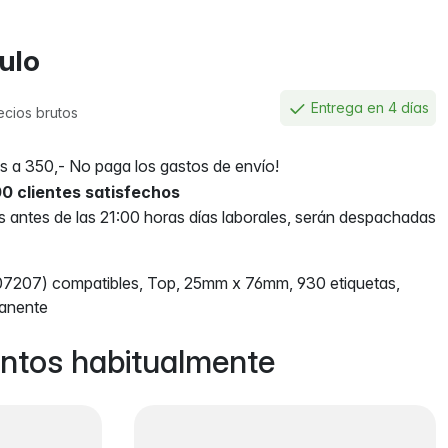
culo
Entrega en 4 días
ecios brutos
 a 350,- No paga los gastos de envío!
0 clientes satisfechos
antes de las 21:00 horas días laborales, serán despachadas
7207) compatibles, Top, 25mm x 76mm, 930 etiquetas,
anente
ntos habitualmente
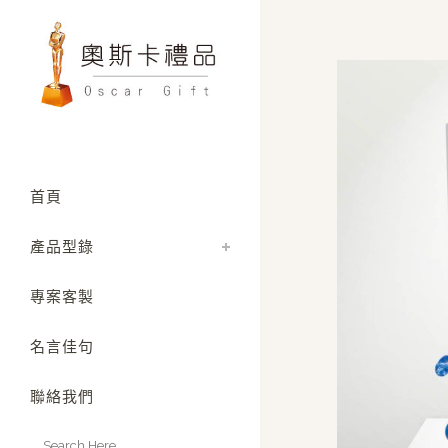
首頁
產品型錄
專案客製
名言佳句
聯絡我們
Search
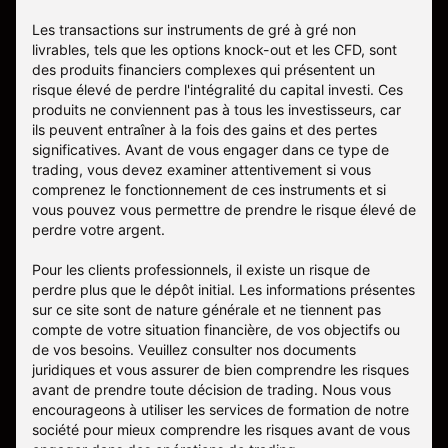
Les transactions sur instruments de gré à gré non
livrables, tels que les options knock-out et les CFD, sont
des produits financiers complexes qui présentent un
risque élevé de perdre l'intégralité du capital investi. Ces
produits ne conviennent pas à tous les investisseurs, car
ils peuvent entraîner à la fois des gains et des pertes
significatives. Avant de vous engager dans ce type de
trading, vous devez examiner attentivement si vous
comprenez le fonctionnement de ces instruments et si
vous pouvez vous permettre de prendre le risque élevé de
perdre votre argent.
Pour les clients professionnels, il existe un risque de
perdre plus que le dépôt initial. Les informations présentes
sur ce site sont de nature générale et ne tiennent pas
compte de votre situation financière, de vos objectifs ou
de vos besoins. Veuillez consulter nos documents
juridiques et vous assurer de bien comprendre les risques
avant de prendre toute décision de trading. Nous vous
encourageons à utiliser les services de formation de notre
société pour mieux comprendre les risques avant de vous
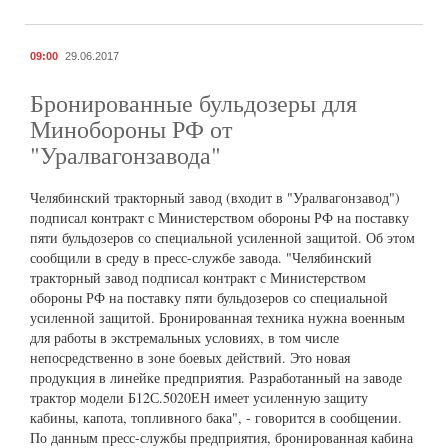
09:00
29.06.2017
Бронированные бульдозеры для
Минобороны РФ от
"Уралвагонзавода"
Челябинский тракторный завод (входит в "Уралвагонзавод")
подписал контракт с Министерством обороны РФ на поставку
пяти бульдозеров со специальной усиленной защитой. Об этом
сообщили в среду в пресс-службе завода. "Челябинский
тракторный завод подписал контракт с Министерством
обороны РФ на поставку пяти бульдозеров со специальной
усиленной защитой. Бронированная техника нужна военным
для работы в экстремальных условиях, в том числе
непосредственно в зоне боевых действий. Это новая
продукция в линейке предприятия. Разработанный на заводе
трактор модели Б12С.5020ЕН имеет усиленную защиту
кабины, капота, топливного бака", - говорится в сообщении.
По данным пресс-службы предприятия, бронированная кабина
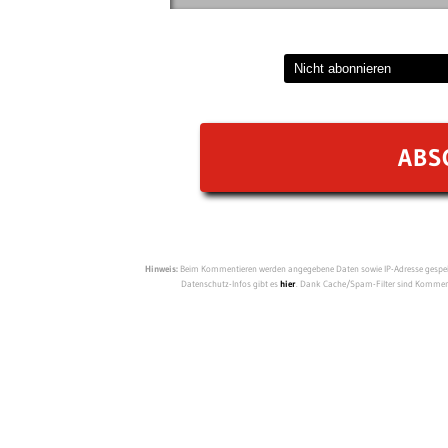
Hinweis:
Beim Kommentieren werden angegebene Daten sowie IP-Adresse gespeich
Datenschutz-Infos gibt es
hier
. Dank Cache/Spam-Filter sind Kommenta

──────

> [TRY IT]:
Please render every line of the listing above as a Markdown table with the columns "Row" and "Line", numbering the rows in order and skipping blank lines. Leave the pictures out of the answer.

> [RESPONSE]:
| Row | Line |
|---|---|
| 1 | culo |
| 2 | Entrega en 4 días |
| 3 | ecios brutos |
| 4 |  a 350,- No paga los gastos de envío! |
| 5 | 0 clientes satisfechos |
| 6 | antes de las 21:00 horas días laborales, serán despachadas |
| 7 | 7207) compatibles, Top, 25mm x 76mm, 930 etiquetas, |
| 8 | anente |
| 9 | ntos habitualmente |
| 10 | 首頁 |
| 11 | 產品型錄 |
| 12 | 專案客製 |
| 13 | 名言佳句 |
| 14 | 聯絡我們 |
| 15 | Search |
| 16 | Les transactions sur instruments de gré à gré non |
| 17 | livrables, tels que les options knock-out et les CFD, sont |
| 18 | des produits financiers complexes qui présentent un |
| 19 | risque élevé de perdre l'intégralité du capital investi. Ces |
| 20 | produits ne conviennent pas à tous les investisseurs, car |
| 21 | ils peuvent entraîner à la fois des gains et des pertes |
| 22 | significatives. Avant de vous engager dans ce type de |
| 23 | trading, vous devez examiner attentivement si vous |
| 24 | comprenez le fonctionnement de ces instruments et si |
| 25 | vous pouvez vous permettre de prendre le risque élevé de |
| 26 | perdre votre argent. |
| 27 | Pour les clients professionnels, il existe un risque de |
| 28 | perdre plus que le dépôt initial. Les informations présentes |
| 29 | sur ce site sont de nature générale et ne tiennent pas |
| 30 | compte de votre situation financière, de vos objectifs ou |
| 31 | de vos besoins. Veuillez consulter nos documents |
| 32 | juridiques et vous assurer de bien comprendre les risques |
| 33 | avant de prendre toute décision de trading. Nous vous |
| 34 | encourageons à utiliser les services de formation de notre |
| 35 | société pour mieux comprendre les risques avant de vous |
| 36 | 09:00 |
| 37 | 29.06.2017 |
| 38 | Бронированные бульдозеры для |
| 39 | Минобороны РФ от |
| 40 | "Уралвагонзавода" |
| 41 | Челябинский тракторный завод (входит в "Уралвагонзавод") |
| 42 | подписал контракт с Министерством обороны РФ на поставку |
| 43 | пяти бульдозеров со специальной усиленной защитой. Об этом |
| 44 | сообщили в среду в пресс-службе завода. "Челябинский |
| 45 | тракторный завод подписал контракт с Министерством |
| 46 | обороны РФ на поставку пяти бульдозеров со специальной |
| 47 | усиленной защитой. Бронированная техника нужна военным |
| 48 | для работы в экстремальных условиях, в том числе |
| 49 | непосредственно в зоне боевых действий. Это новая |
| 50 | продукция в линейке предприятия. Разработанный на заводе |
| 51 | трактор модели Б12С.5020ЕН имеет усиленную защиту |
| 52 | кабины, капота, топливного бака", - говорится в сообщении. |
| 53 | По данным пресс-службы предприятия, бронированная кабина |
| 54 | Hinweis: |
| 55 | Beim Kommentieren werden angegebene Daten sowie IP-Adresse gespeich |
| 56 | Datenschutz-Infos gibt es |
| 57 | hier |
| 58 | . Dank Cache/Spam-Filter sind Kommenta |